That is a bit of scene-setting for talking about civil society. Then I read Peter Oborne’s column in the Telegraph today. He says that the coalition has been brave and ambitious in challenging the official culture,

“dominated by the assumption that controlled, state-directed action held the key to national happiness”.

I have never agreed with that and I do not think that my noble friend has, from what she said earlier on anyway. Peter Oborne goes on to say that the programme of social change and economic reform,

“in its scope and audacity has no precedence in the post-war period, including the Thatcher years”.

The undertone of what is happening is extremely dangerous. I do not disagree entirely with everything that he says, but he then fails to ask who picks up the pieces as the state withdraws. That is the key question. If the policy is to have a shrunken state, which it clearly is—it has nothing to do with austerity in many ways—who picks up the pieces?

The effect of local authority funding being decimated is having a real negative effect on some of the frontline civil society organisations. On the one hand, local authorities are retreating from work by raising the bar of intervention—say in social services—and on the other cutting support to the private and third-sector operators in those areas. A young woman I met recently in one of our large northern cities works for an organisation that helps young people who are either homeless or in danger of becoming homeless. Her case workload left me staggered. It did not compare with what I had experienced during my 27 years in the Commons when qualified social workers carried out the work that she described. Social services have not even contracted out the work. They have simply raised the bar, saying that they do not do this any more, and their intervention comes only at the crisis level and then after lots of chasing up. This young woman had recently taken on supporting a very vulnerable female teenager who had run away from home several times and no one knew where she had gone. She had a drug history and was associating with much older men. For the princely sum of a pay rate that was a few pence above the minimum wage, this young woman worked over and above the call of duty in hours, support and liaison, and at levels which I know from experience qualified social workers did in the past.

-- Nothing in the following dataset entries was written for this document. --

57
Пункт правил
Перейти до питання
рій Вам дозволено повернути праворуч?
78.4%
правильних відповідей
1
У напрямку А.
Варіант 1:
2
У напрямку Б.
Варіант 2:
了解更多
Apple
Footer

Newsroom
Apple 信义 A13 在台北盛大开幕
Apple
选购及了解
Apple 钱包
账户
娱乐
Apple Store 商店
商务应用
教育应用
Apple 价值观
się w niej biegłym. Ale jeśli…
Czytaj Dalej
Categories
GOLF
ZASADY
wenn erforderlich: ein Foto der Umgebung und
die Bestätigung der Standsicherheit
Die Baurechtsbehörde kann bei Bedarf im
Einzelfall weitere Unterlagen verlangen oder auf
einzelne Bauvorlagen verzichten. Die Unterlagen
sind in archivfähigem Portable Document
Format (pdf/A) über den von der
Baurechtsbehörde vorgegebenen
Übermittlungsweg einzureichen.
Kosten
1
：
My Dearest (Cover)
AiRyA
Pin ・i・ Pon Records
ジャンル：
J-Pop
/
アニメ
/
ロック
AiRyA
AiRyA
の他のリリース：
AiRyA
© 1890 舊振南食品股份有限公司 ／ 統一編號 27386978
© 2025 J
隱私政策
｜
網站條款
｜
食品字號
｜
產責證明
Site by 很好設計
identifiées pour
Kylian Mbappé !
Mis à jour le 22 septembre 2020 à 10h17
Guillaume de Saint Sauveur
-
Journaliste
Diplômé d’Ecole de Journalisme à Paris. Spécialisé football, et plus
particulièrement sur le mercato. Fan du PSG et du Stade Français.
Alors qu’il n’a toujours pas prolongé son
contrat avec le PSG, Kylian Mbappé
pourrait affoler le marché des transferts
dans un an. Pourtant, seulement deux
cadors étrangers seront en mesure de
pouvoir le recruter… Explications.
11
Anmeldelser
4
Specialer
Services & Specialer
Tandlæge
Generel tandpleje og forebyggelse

This cannot be the way to pick up the pieces. As my noble friend said, it will end in tears. I fully appreciate that agencies at the centre and locally are having to make savings. I do not complain about that. I fully understand it and do not wish to be involved in a party-political dialogue about who is to blame. The fact is that that is the reality. It is obvious that the desire to replace services and shrink the state, which is certainly a central policy, is leaving gaps in areas that are difficult at the best of times. These areas were difficult when there was plenty of money. That is the point. By definition they are labour-intensive—very labour-intensive if one gets into the support of families. They are very challenging and often very sensitive. In short, they are the stuff that makes big headlines and calls for public inquiries when something goes tragically wrong in a specific case. That is the reality that we will be called to account for.

Slow growth and austerity are here for a while. I accept that. It would be ridiculous to work on any other basis. The population is ageing. More families are moving away or being moved away from social networks. These types of case will multiply. We need somehow to find a way properly to support the voluntary organisations. They are the bedrock and I am in favour of their not having as much red tape as local government. We need to do this not only with grants—finance is one area—but also with better routes into and support by the existing, remaining public services that can no longer fill their traditional roles. We have to accept that traditional roles are not being fulfilled by the statutory services, but they remain there with expertise infrastructure. We must find a way of enabling the voluntary sector, which is providing these services, to link in. We do not have that at present. It will end in tears if things simply carry on as they are at the moment. This is not all a call for more money. There has to be a better way of operating in the civil society.